## [WORK INSTRUCTIONS]
[1] Answer these from the passage on press coverage of politicians, one line each:
(a) What does it say populist politicians continually do to the press?
(b) Which two pieces of protective gear does it mention putting on?
(c) What does it say worked in psychological terms?
[2] List every example the passage on press coverage of politicians gives of politicians' words that journalism stenographs.
[3] Extend the passage on press coverage of politicians, picking up right after its final sentence.

## [SUPPLIED PASSAGE]
Segment Open

So, if a ranking figure in the 1930s does something odd, or even makes an announcement journalism’s practice appears obliged to cover it. This may have been the framework back in the 1930s, but it’s the granite principle now, and the result is populist politicians continually game the press. Journalism repeatedly stenographs the words of politicians, such as WMDs, 40-odd minute strike from Iraq to the UK, and liberation was nothing to do with oil fields the West had sought for decades. Yes some journalists could be skeptical in their line of questioning, but in psychological terms repetition of the malfeasant message worked..
Today, other psycho ware fare strategies guide journalism into purgatory. Don a hardhat one day and visit a building site, grab a safety visor the next and glare at a test tube. All of these give you a platform and unerringly draw journalists to ask ‘journalistic questions’ that invariably favour the bad message.

Segment Closed

## [GIVEN DATA]

Segment Open

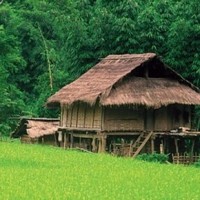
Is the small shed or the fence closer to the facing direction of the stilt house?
the fence

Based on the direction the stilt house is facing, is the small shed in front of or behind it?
behind

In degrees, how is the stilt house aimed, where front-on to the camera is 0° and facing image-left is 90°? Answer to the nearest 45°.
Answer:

Segment Closed

## [OUTPUTS FOR THE TASKS]
[1]
(a) They game the press.
(b) A hardhat and a safety visor.
(c) Repetition of the malfeasant message.

[2]
- WMDs
- 40-odd minute strike from Iraq to the UK
- liberation was nothing to do with oil fields the West had sought for decades

[3]
The 1930s were a rich oasis for the development of psychology as documented in Adam Curtis’ insightful series Century of Self featuring Sigmund Freud and his nephew Edward Bernays. What was being developed apprised by marketers, businesses and politicians could not be undone or unseen. Bernays took his understanding of the human mind from wars, commerce and then politics, acknowledging all along how stupid people were.
His methods and that of Le Bon could only be improved upon, to ride pillion with television news when it was devised in the late 1940s. It was all too simple. Show people an event, report, and ask tough questions, but there was a tacit understanding that at least even if an interviewee was telling lies there were consequences for exposing it. Hence the downfall of Nixon in the Watergate scandal. The shape and morality of wrong doing was a corrective meter.
Not any more. There’s been a teutonic shift that requires a DEFCON plus (six).
What if politicians and leaders could brazenly lie and knowingly realise there’s no punitive consequence they could suffer? That they could cognitive overload your rationale to think by literally extolling silly rhymes. What if the massive loss of life was merely a callous trade off for an individual’s gain?
What if the status quo of leaders on this side of the wall could empirically prove to journalists on the other that no one cares.
What if people in public office could flaunt the law with no care of the consequences?
And what if journalism proves generally toothless in this new dispensation?
Back to school?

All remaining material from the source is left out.